Dataset entries:
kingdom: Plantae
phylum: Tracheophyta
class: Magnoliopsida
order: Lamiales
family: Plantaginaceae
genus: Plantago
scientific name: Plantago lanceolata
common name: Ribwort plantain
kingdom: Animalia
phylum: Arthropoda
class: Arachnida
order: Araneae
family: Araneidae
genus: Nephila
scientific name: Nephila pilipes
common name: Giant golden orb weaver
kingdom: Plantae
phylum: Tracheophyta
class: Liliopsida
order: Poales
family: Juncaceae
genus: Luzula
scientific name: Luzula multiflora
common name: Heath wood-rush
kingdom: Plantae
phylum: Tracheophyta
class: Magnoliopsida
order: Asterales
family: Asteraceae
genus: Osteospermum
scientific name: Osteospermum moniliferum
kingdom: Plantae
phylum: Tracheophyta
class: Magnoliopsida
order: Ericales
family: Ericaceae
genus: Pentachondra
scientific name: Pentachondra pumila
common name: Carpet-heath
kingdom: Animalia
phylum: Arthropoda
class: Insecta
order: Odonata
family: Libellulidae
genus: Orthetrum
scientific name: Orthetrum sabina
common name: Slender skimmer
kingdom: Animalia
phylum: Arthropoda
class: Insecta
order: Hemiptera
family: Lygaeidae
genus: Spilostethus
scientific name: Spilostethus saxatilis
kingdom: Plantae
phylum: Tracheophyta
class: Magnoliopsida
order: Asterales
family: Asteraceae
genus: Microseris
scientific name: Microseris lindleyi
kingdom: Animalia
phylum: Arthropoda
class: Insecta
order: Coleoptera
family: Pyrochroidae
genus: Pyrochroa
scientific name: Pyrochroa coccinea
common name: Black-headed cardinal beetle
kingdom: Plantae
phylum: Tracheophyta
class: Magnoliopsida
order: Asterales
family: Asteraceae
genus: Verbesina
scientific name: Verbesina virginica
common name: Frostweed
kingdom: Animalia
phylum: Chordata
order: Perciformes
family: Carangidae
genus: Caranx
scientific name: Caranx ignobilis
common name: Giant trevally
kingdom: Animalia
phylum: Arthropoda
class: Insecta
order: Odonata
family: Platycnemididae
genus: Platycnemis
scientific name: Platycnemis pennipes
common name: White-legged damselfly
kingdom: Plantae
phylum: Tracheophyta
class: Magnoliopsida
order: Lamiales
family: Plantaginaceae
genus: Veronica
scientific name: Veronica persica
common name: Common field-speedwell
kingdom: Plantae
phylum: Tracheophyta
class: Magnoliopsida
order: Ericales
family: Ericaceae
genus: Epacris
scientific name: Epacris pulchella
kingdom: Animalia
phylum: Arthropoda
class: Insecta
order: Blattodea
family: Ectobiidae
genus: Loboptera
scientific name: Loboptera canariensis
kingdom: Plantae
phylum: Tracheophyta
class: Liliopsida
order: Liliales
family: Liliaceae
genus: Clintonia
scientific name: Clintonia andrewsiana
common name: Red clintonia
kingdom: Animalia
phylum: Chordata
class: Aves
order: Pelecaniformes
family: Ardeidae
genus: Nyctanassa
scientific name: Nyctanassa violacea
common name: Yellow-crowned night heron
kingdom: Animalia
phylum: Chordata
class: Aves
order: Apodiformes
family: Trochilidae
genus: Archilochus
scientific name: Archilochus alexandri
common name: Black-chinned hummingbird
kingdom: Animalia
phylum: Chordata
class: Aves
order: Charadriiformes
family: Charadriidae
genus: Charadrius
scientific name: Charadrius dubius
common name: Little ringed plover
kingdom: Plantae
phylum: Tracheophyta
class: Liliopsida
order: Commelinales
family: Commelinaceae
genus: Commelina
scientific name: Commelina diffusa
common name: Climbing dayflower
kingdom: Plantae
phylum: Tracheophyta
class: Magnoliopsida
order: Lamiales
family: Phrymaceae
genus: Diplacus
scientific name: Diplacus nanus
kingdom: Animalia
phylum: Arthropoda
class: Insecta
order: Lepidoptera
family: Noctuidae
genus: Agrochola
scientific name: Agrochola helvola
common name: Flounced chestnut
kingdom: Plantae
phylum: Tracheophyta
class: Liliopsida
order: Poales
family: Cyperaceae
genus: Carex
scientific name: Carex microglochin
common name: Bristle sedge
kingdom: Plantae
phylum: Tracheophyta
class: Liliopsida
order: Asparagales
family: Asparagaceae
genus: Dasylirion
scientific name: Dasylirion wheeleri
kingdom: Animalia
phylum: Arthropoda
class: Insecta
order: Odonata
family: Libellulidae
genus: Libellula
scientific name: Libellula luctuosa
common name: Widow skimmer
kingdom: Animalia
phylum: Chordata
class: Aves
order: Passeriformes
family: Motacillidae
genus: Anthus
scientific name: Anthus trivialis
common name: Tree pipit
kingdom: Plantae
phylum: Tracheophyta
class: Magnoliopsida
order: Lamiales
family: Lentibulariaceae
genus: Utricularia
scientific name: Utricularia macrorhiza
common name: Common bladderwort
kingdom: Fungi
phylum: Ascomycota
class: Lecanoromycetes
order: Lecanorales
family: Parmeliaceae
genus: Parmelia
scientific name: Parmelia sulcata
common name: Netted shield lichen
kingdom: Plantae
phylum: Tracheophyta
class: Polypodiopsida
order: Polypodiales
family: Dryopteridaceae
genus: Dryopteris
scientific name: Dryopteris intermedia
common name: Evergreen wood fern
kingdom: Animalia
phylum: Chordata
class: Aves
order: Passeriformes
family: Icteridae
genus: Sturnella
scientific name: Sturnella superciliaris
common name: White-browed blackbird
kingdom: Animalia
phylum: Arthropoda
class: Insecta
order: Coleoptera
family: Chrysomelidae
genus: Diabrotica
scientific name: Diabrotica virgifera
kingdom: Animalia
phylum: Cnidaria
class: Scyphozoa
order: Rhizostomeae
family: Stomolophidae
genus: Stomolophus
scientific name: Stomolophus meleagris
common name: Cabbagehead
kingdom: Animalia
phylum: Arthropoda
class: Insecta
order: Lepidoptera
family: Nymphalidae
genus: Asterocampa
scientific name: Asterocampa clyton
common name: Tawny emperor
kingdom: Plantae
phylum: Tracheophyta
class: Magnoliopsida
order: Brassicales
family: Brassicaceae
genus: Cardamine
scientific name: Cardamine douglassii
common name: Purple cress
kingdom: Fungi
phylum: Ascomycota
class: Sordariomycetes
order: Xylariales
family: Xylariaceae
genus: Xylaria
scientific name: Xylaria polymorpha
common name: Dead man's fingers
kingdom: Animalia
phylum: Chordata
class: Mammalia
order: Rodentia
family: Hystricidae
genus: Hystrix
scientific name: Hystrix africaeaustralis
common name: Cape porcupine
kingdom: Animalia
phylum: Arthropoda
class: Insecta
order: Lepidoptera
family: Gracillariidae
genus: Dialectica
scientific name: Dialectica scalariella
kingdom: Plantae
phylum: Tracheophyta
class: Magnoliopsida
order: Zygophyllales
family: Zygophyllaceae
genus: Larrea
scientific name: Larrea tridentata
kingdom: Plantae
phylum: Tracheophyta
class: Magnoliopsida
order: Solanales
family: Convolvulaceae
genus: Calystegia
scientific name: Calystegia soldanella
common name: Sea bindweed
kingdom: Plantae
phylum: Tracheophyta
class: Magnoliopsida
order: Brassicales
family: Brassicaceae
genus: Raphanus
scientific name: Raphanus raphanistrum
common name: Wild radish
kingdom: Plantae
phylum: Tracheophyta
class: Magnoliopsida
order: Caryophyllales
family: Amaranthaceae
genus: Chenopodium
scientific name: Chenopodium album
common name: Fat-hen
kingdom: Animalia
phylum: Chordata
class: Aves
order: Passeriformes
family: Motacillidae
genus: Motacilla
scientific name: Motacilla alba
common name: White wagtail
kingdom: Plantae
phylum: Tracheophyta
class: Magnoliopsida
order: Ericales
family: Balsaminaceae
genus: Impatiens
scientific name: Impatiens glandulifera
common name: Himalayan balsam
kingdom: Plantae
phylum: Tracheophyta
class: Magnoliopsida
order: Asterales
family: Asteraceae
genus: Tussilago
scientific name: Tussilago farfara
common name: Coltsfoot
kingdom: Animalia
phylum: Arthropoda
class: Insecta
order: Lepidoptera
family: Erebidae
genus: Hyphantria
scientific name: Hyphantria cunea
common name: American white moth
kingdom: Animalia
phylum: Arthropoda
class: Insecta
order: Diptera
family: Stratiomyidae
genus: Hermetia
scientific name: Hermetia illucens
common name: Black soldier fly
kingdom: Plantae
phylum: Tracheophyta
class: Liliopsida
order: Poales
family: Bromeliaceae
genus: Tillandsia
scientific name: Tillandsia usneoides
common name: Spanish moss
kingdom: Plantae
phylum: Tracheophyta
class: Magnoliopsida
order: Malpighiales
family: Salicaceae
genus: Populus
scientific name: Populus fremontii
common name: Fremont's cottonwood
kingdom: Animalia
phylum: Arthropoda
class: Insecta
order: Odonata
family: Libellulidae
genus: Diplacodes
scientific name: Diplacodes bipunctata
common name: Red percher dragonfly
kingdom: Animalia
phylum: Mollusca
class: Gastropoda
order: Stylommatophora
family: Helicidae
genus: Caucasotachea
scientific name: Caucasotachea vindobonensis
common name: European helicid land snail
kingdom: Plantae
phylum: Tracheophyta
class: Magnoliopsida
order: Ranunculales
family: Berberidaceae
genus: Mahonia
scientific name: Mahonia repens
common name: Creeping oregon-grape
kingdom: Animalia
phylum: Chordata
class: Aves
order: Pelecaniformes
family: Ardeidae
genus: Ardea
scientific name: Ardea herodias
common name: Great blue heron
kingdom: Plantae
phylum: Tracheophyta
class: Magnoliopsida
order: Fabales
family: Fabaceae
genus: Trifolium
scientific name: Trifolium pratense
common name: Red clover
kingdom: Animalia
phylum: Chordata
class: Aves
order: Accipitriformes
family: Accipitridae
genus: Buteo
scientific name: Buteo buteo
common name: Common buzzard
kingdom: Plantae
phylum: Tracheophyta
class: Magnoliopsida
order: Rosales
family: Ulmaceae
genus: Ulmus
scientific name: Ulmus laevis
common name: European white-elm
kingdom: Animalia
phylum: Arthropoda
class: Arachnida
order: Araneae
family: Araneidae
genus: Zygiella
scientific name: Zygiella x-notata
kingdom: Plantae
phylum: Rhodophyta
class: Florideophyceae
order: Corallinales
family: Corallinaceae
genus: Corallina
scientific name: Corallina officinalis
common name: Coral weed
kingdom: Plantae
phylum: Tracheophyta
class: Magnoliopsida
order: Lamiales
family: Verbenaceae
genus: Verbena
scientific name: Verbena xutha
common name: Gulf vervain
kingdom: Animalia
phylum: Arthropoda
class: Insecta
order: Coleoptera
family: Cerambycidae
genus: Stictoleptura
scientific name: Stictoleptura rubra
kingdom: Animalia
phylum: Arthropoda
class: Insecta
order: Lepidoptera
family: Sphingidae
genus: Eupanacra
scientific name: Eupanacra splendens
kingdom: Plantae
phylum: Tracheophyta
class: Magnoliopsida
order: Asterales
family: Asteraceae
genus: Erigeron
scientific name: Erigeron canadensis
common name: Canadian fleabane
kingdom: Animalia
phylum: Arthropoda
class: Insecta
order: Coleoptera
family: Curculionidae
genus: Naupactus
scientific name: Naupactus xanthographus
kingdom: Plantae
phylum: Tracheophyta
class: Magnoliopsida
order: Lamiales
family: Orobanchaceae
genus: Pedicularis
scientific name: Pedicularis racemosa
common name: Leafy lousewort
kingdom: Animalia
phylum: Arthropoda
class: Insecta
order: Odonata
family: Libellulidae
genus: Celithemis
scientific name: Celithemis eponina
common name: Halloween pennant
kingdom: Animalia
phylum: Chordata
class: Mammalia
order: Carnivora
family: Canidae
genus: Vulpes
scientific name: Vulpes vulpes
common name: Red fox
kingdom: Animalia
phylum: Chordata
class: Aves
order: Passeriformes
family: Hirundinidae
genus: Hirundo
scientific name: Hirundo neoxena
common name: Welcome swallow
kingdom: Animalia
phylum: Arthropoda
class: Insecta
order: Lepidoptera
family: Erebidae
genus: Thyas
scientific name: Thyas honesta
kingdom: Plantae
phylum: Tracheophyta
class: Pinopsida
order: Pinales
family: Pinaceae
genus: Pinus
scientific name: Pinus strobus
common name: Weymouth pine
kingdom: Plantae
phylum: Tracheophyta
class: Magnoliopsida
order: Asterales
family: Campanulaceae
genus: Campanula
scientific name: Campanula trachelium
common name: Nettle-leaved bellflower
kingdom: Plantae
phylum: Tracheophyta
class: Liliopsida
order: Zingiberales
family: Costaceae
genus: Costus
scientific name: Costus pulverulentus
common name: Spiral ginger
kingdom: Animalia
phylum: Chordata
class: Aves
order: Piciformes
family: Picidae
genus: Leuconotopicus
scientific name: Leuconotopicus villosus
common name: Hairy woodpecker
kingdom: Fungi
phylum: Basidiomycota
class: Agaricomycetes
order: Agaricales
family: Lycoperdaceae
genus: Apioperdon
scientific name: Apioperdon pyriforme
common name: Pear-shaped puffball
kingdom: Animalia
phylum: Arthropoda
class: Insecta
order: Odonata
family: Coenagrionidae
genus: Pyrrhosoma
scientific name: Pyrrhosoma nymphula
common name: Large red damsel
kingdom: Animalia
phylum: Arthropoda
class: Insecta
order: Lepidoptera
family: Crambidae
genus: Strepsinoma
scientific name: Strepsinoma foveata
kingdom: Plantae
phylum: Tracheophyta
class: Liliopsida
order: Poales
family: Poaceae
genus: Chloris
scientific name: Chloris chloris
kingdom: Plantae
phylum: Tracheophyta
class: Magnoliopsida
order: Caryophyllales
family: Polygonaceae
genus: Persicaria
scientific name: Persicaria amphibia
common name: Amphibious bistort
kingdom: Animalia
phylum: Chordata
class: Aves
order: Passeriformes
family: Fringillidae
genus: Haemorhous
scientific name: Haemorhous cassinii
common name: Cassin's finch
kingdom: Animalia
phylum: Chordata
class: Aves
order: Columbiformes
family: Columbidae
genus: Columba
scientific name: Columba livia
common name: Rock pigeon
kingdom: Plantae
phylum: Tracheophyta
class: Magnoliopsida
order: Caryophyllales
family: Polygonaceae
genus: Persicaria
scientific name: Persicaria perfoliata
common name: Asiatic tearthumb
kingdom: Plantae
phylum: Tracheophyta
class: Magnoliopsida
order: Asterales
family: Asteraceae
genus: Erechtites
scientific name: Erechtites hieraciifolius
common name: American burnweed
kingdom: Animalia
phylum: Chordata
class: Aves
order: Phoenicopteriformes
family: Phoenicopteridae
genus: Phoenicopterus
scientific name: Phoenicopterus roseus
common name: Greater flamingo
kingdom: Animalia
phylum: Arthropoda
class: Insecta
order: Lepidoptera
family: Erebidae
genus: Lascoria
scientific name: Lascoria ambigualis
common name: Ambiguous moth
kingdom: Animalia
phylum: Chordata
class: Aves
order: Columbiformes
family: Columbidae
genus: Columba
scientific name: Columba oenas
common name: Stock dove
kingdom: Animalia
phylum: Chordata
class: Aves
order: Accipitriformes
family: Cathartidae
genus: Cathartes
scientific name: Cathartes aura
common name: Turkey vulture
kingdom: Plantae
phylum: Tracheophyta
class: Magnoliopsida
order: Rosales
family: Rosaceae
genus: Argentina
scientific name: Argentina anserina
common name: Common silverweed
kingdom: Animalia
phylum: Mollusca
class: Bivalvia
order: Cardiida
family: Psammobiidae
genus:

Task: Extract each line from the rows above that contains the string "Persicaria". Treat uppercase and lowercase letters as distinct.

Answer to this problem:
genus: Persicaria
scientific name: Persicaria amphibia
genus: Persicaria
scientific name: Persicaria perfoliata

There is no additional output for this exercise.